Tout en ouvrant des canaux avec l’extrême droite, le PT cherche à tout prix à anesthésier la population sur les menaces dictatoriales et à étouffer toute expression politique de la classe ouvrière.

Hoffmann a rapidement condamné l’émergence de confrontations ouvrières spontanées aux blocages fascistes et les demandes au sein des «mouvements sociaux» liés au PT de faire de même. Elle a répondu que les responsables de l’arrêt de ce mouvement fasciste pro-coup d’État étaient la police et Bolsonaro lui-même! Elle a déclaré: «Je veux vous rappeler [que] celui qui est le président du Brésil en ce moment est Jair Messias Bolsonaro. ... Il doit résoudre ce problème pour ne pas nuire à la population.»

Samedi matin, Hoffmann a pris la parole en présentant le mouvement de coup d’État contre le président élu du PT comme un problème résolu. «Il me semble que la normalité est déjà établie», a-t-elle déclaré. Selon Estado de São Paulo, elle a même exclu la possibilité de demander à la justice «d’exiger des mesures contre les organisateurs des actes de coup d’État sur les autoroutes et, éventuellement, essayer de rendre Bolsonaro responsable de l’instabilité que connaît le pays depuis la clôture des élections.»

Il est remarquable de voir comment, au moment même où Bolsonaro suit de près le livre de jeu politique du coup d’État de Trump, la réponse lâche du PT ressemble à celle du Parti démocrate envers le mouvement qui a cherché à le renverser du pouvoir. En remplaçant «Trump» par «Bolsonaro» et «Biden» par «Lula», l’analyse publiée par le World Socialist Web Site après l’invasion du Capitole américain s’applique parfaitement à la situation actuelle au Brésil:

Normalement, lorsqu’il est confronté à une tentative de renversement du régime constitutionnel, le dirigeant politique menacé par la conspiration doit immédiatement chercher à priver les traîtres de tout accès aux médias de masse et à une audience nationale. Mais Biden, au lieu de cela, a demandé à Trump d’apparaître à la télévision nationale pour mettre fin à l’insurrection qu’il avait lui-même organisée!

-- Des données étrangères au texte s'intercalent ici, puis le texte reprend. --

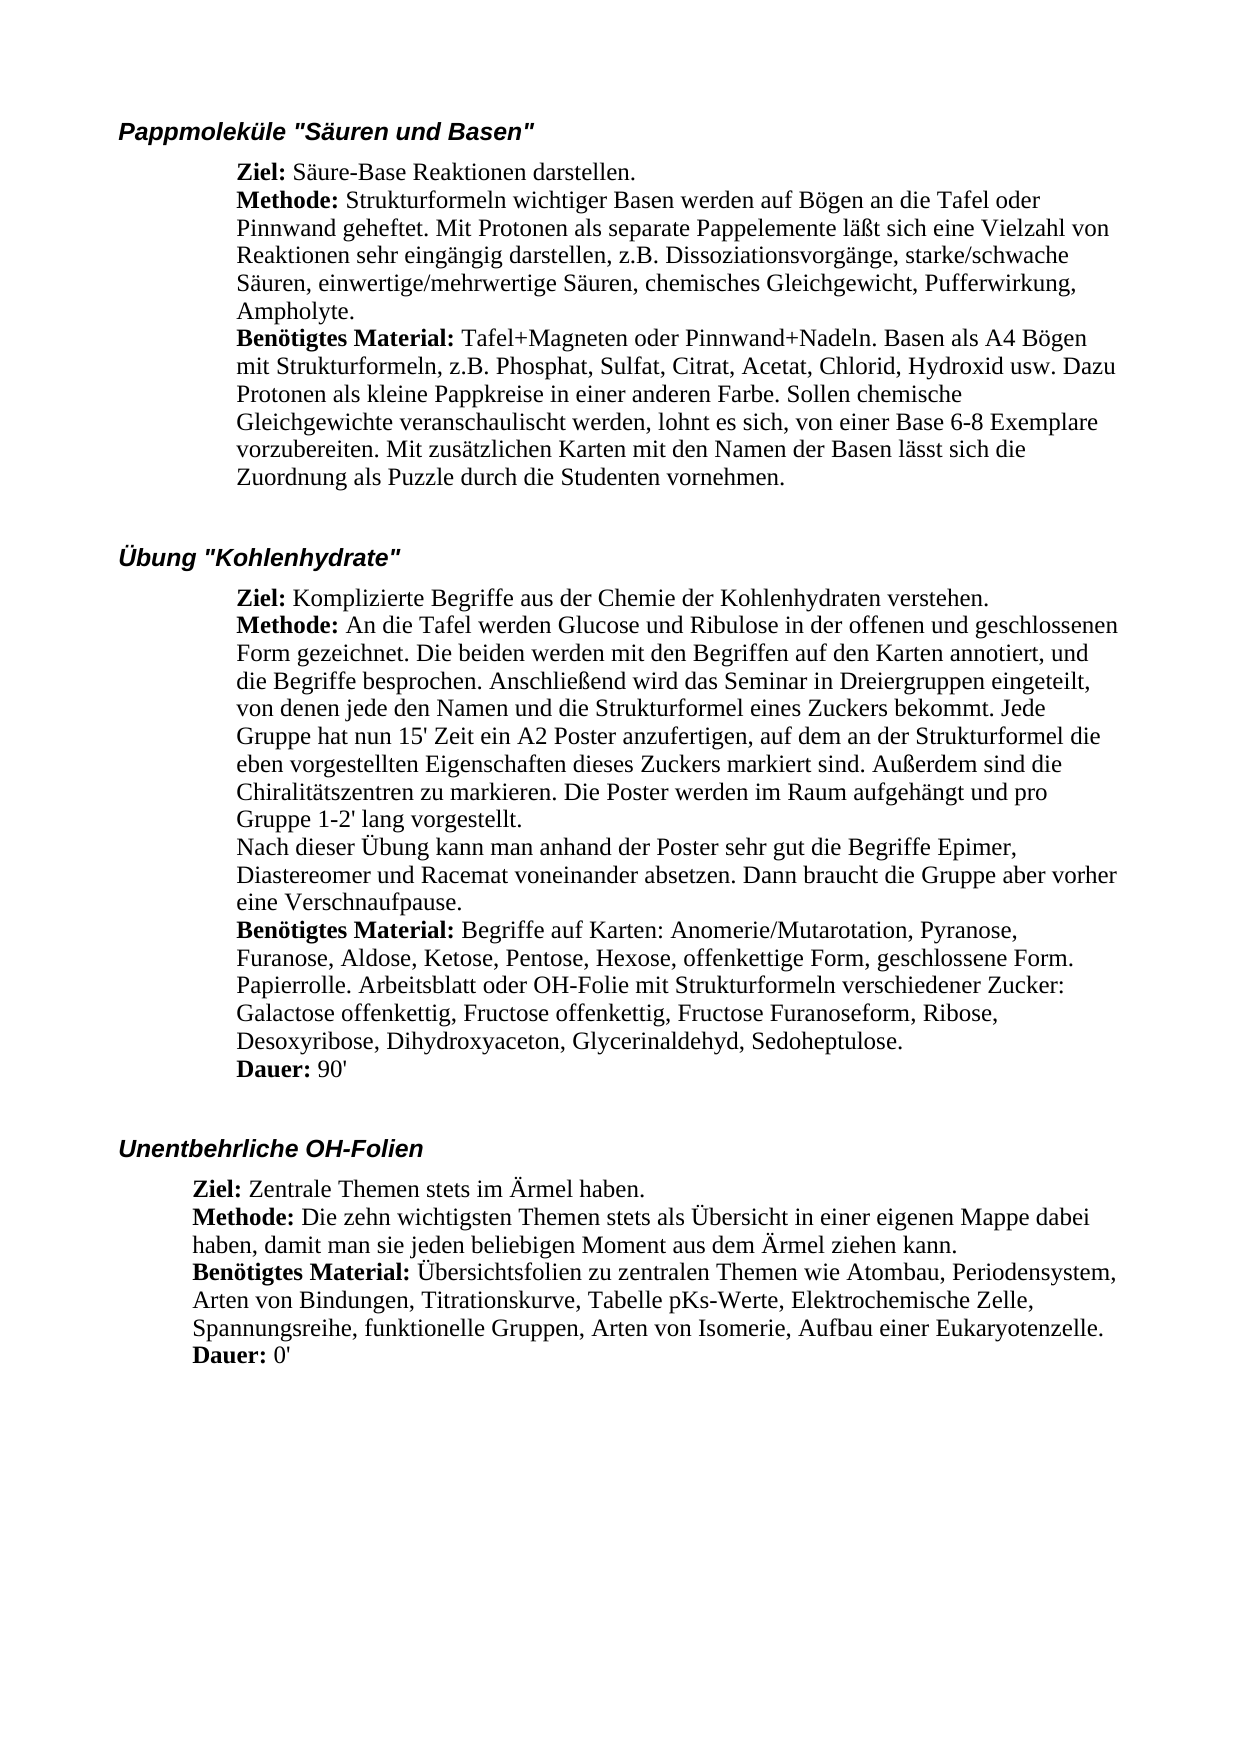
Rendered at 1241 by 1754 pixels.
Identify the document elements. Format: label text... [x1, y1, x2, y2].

text Methode: Die zehn wichtigsten Themen stets als Übersicht in einer eigenen Mappe dabei haben, damit man sie jeden beliebigen Moment aus dem Ärmel ziehen kann. [192, 1203, 1122, 1258]
text Dauer: 0' [192, 1342, 1122, 1369]
text Ziel: Zentrale Themen stets im Ärmel haben. [192, 1175, 1122, 1203]
text Benötigtes Material: Begriffe auf Karten: Anomerie/Mutarotation, Pyranose, Furanose, Aldose, Ketose, Pentose, Hexose, offenkettige Form, geschlossene Form. Papierrolle. Arbeitsblatt oder OH-Folie mit Strukturformeln verschiedener Zucker: Galactose offenkettig, Fructose offenkettig, Fructose Furanoseform, Ribose, Desoxyribose, Dihydroxyaceton, Glycerinaldehyd, Sedoheptulose. [236, 916, 1122, 1055]
text Methode: Strukturformeln wichtiger Basen werden auf Bögen an die Tafel oder Pinnwand geheftet. Mit Protonen als separate Pappelemente läßt sich eine Vielzahl von Reaktionen sehr eingängig darstellen, z.B. Dissoziationsvorgänge, starke/schwache Säuren, einwertige/mehrwertige Säuren, chemisches Gleichgewicht, Pufferwirkung, Ampholyte. [236, 186, 1122, 324]
text Methode: An die Tafel werden Glucose und Ribulose in der offenen und geschlossenen Form gezeichnet. Die beiden werden mit den Begriffen auf den Karten annotiert, und die Begriffe besprochen. Anschließend wird das Seminar in Dreiergruppen eingeteilt, von denen jede den Namen und die Strukturformel eines Zuckers bekommt. Jede Gruppe hat nun 15' Zeit ein A2 Poster anzufertigen, auf dem an der Strukturformel die eben vorgestellten Eigenschaften dieses Zuckers markiert sind. Außerdem sind die Chiralitätszentren zu markieren. Die Poster werden im Raum aufgehängt und pro Gruppe 1-2' lang vorgestellt. [236, 611, 1122, 833]
text Ziel: Säure-Base Reaktionen darstellen. [236, 158, 1122, 186]
subtitle Pappmoleküle "Säuren und Basen" [118, 118, 1122, 146]
text Nach dieser Übung kann man anhand der Poster sehr gut die Begriffe Epimer, Diastereomer und Racemat voneinander absetzen. Dann braucht die Gruppe aber vorher eine Verschnaufpause. [236, 833, 1122, 916]
subtitle Unentbehrliche OH-Folien [118, 1135, 1122, 1163]
text Benötigtes Material: Übersichtsfolien zu zentralen Themen wie Atombau, Periodensystem, Arten von Bindungen, Titrationskurve, Tabelle pKs-Werte, Elektrochemische Zelle, Spannungsreihe, funktionelle Gruppen, Arten von Isomerie, Aufbau einer Eukaryotenzelle. [192, 1258, 1122, 1342]
text Benötigtes Material: Tafel+Magneten oder Pinnwand+Nadeln. Basen als A4 Bögen mit Strukturformeln, z.B. Phosphat, Sulfat, Citrat, Acetat, Chlorid, Hydroxid usw. Dazu Protonen als kleine Pappkreise in einer anderen Farbe. Sollen chemische Gleichgewichte veranschaulischt werden, lohnt es sich, von einer Base 6-8 Exemplare vorzubereiten. Mit zusätzlichen Karten mit den Namen der Basen lässt sich die Zuordnung als Puzzle durch die Studenten vornehmen. [236, 324, 1122, 491]
text Ziel: Komplizierte Begriffe aus der Chemie der Kohlenhydraten verstehen. [236, 584, 1122, 611]
subtitle Übung "Kohlenhydrate" [118, 543, 1122, 571]
text Dauer: 90' [236, 1055, 1122, 1082]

Biden a conclu ses remarques par l’appel suivant: «Alors, Président Trump, faites ce qu’il faut.» Cet appel en faillite à l’aspirant dictateur fasciste restera dans l’histoire comme le discours de Biden «Hitler, fais la bonne chose».

Comme l’a écrit le WSWS, la réponse, qu’elle vienne des démocrates ou du PT, «à la conspiration fasciste n’est pas dictée simplement par la lâcheté ou la stupidité. Plutôt, en tant que représentants de l’oligarchie financière et patronale, ils ont peur que la mise à nu de la conspiration criminelle et de ses objectifs politiques ne déclenche une réaction de masse au sein de la classe ouvrière qui se transformerait en un mouvement contre l’État capitaliste et les intérêts qu’il sert.»

Les événements récents montrent clairement que le PT craint, bien plus que la menace réelle d’un coup d’État, l’émergence d’un tel mouvement de masse de la classe ouvrière au Brésil, qui serait nécessairement porteur de revendications sociales qui feraient imploser les combinaisons politiques de Lula avec la bourgeoisie pour revenir au pouvoir.